> [WORK REQUEST A] In the forum thread about Shimano 105 and Tiagra components, what bike did DJF recently purchase?
> [WORK REQUEST B] Write out the passage of the forum thread about Shimano 105 and Tiagra components that begins at the words "Soon tiagra my" and ends after the words "produce Ultegra line?".
> [WORK REQUEST C] Extend the forum thread about Shimano 105 and Tiagra components past its last line.

*** Opening of TEXT UNDER STUDY ***

I can only repeat that my experience with the 105 Tiagra mix is nothing but good. I put maybe 3k 4k a year on my road bike not including those on the trainer. They don't register on the odometer. Someone who rides more than me may run into problems. As for shifting under load i have had zero problems. It's hilly here in north ga. & it handles a wide 27 rear. A funny side note. My sometimes riding partner ,bike mech & Campy freek drops the chain off the front at lease once every ride. My smirk says it all. 
Soon tiagra my go 10 speed. At the end of the season i will have riden this bike 4 years maybe i will change to 10.


----------



## DJF

I just recently purchased a Specialized Allez comp w/ the new 105 10 spd double group. My bike before was equipped with a full 105 triple with the exception of Tiagra front derail. My opinion only is that the new full 105 double is far ahead in smoothness, shifting AND comfort (redesigend brake levers) than my previous 105/Tiagra setup. I also read a recent Cycling Weekly article which reviewed the new 105 double and they feel it so much better that it asks the questiuon - Why does Shimano continue to produce Ultegra line?


----------



## Maverick

*get the 10speed 105...u can't go wrong with it.*

i own both 10s D/A and 10s 105 groupset..

*** Close of TEXT UNDER STUDY ***
*** Opening of DATA EXTRACT ***

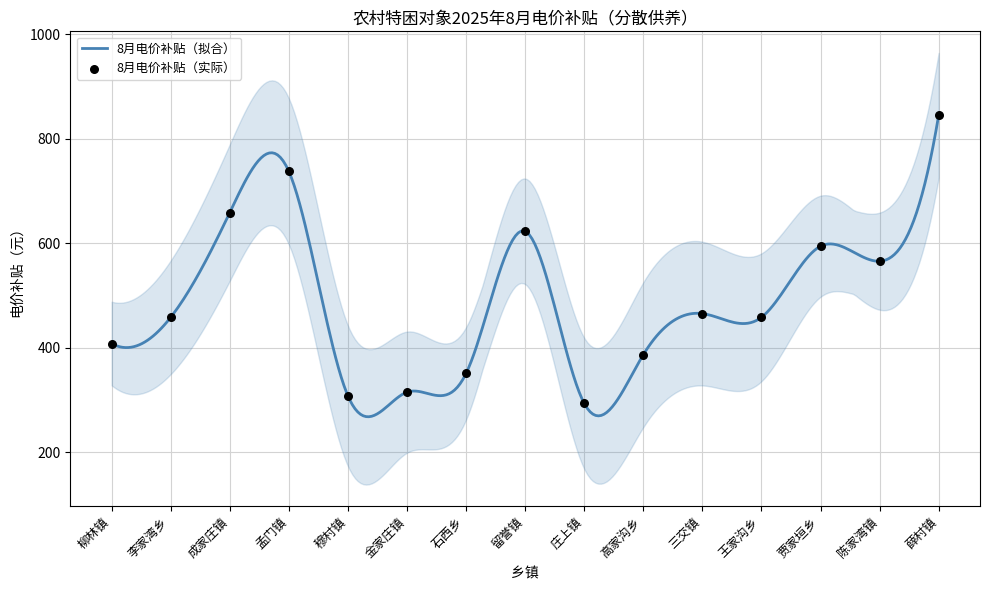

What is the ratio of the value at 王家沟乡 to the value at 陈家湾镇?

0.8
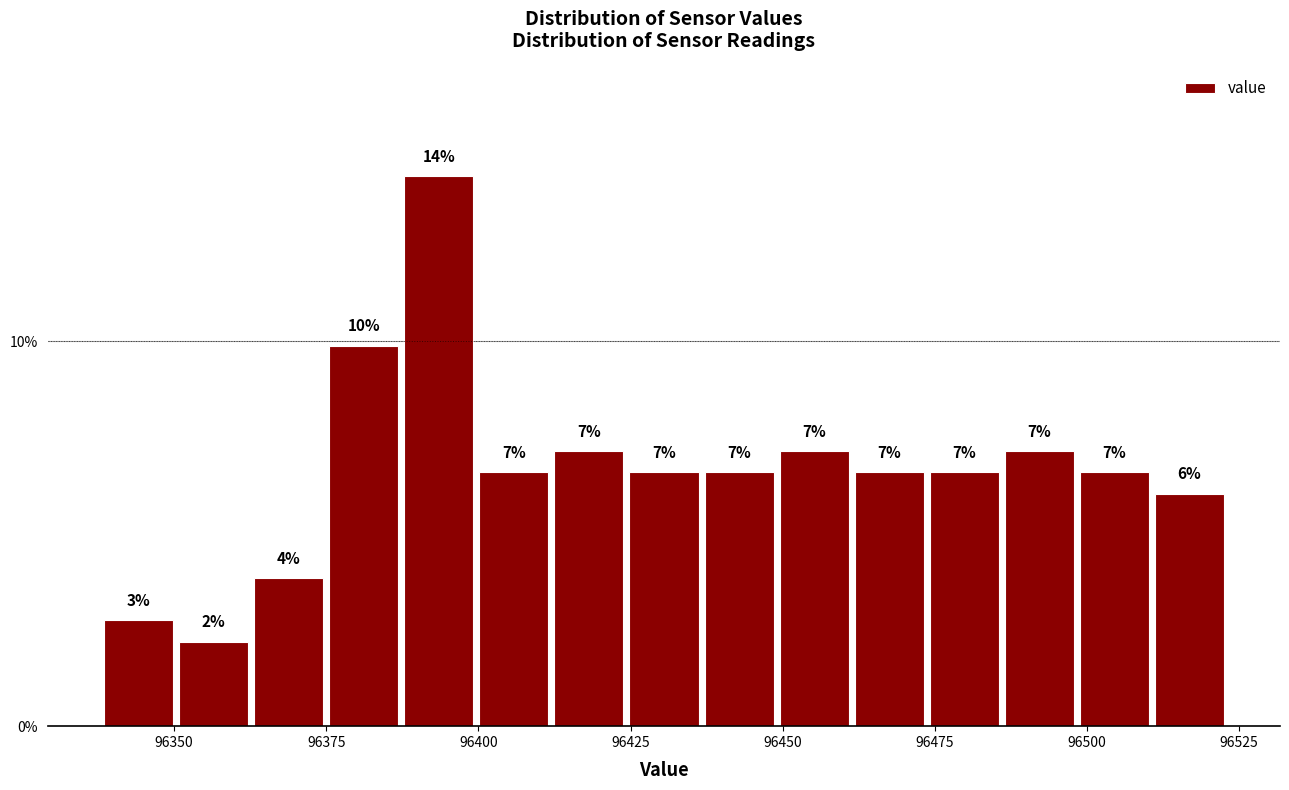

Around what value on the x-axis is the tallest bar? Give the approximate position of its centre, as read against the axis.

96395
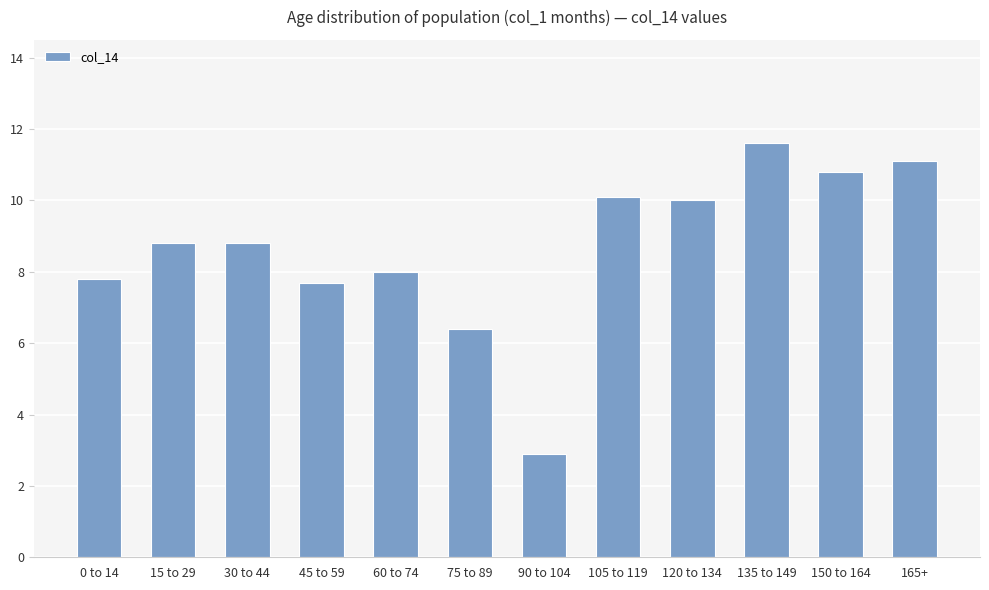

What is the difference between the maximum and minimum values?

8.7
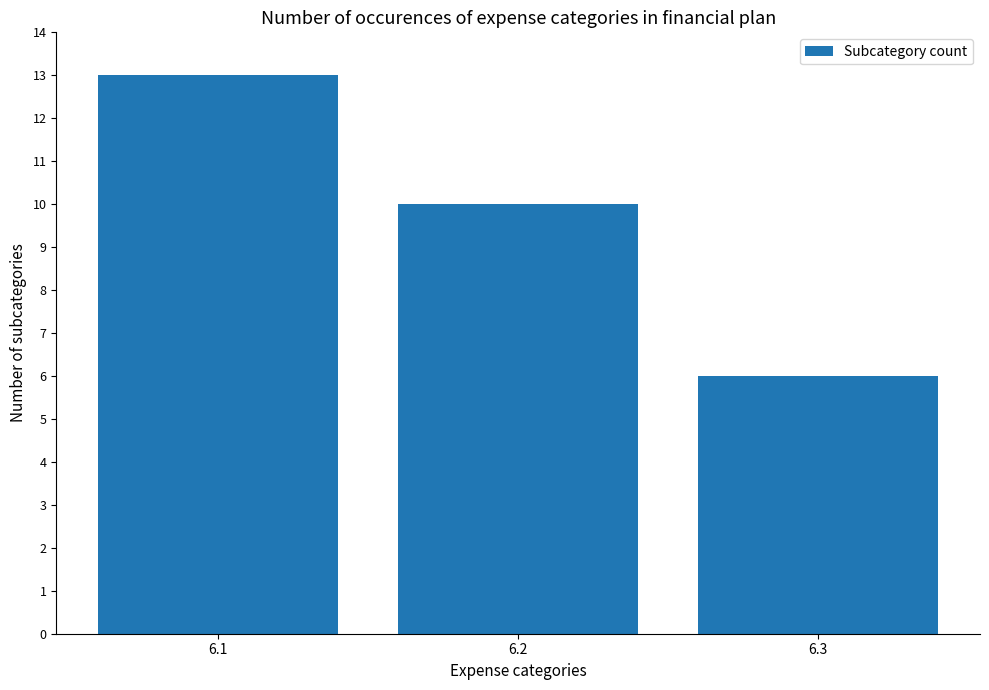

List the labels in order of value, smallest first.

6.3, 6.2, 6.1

*** Close of DATA EXTRACT ***

> [ANSWER BOX A] A Specialized Allez Comp with the new 105 10-speed double group.

> [ANSWER BOX B]
Soon tiagra my go 10 speed. At the end of the season i will have riden this bike 4 years maybe i will change to 10.


----------



## DJF

I just recently purchased a Specialized Allez comp w/ the new 105 10 spd double group. My bike before was equipped with a full 105 triple with the exception of Tiagra front derail. My opinion only is that the new full 105 double is far ahead in smoothness, shifting AND comfort (redesigend brake levers) than my previous 105/Tiagra setup. I also read a recent Cycling Weekly article which reviewed the new 105 double and they feel it so much better that it asks the questiuon - Why does Shimano continue to produce Ultegra line?

> [ANSWER BOX C]
personally, i feel that the 105 is an extremely well made grouppo.
never ridden nor tested the Ultegra so i can't say much..
let me compare the 105 with D/A (seems unfair comparison to some, but i personally think it's comparable) 

the weight difference is negliable (less than 0.5 lbs it think)
brakes are as good as the D/A. 
the crankset is stiff, no noticable difference with D/A
RD, FD are both well made, no shifting problems whatsoever

my only complain (or shall i say comment) would be the STI levers.
on the 105, the RD down shifters are not as smooth as D/A, upshifting is has quite a similar feel with D/A though.

btw, haven't put in much mileage onto the 105, as such long term durability is unknown
my D/A has appprox 8k miles on it

my two cents worth..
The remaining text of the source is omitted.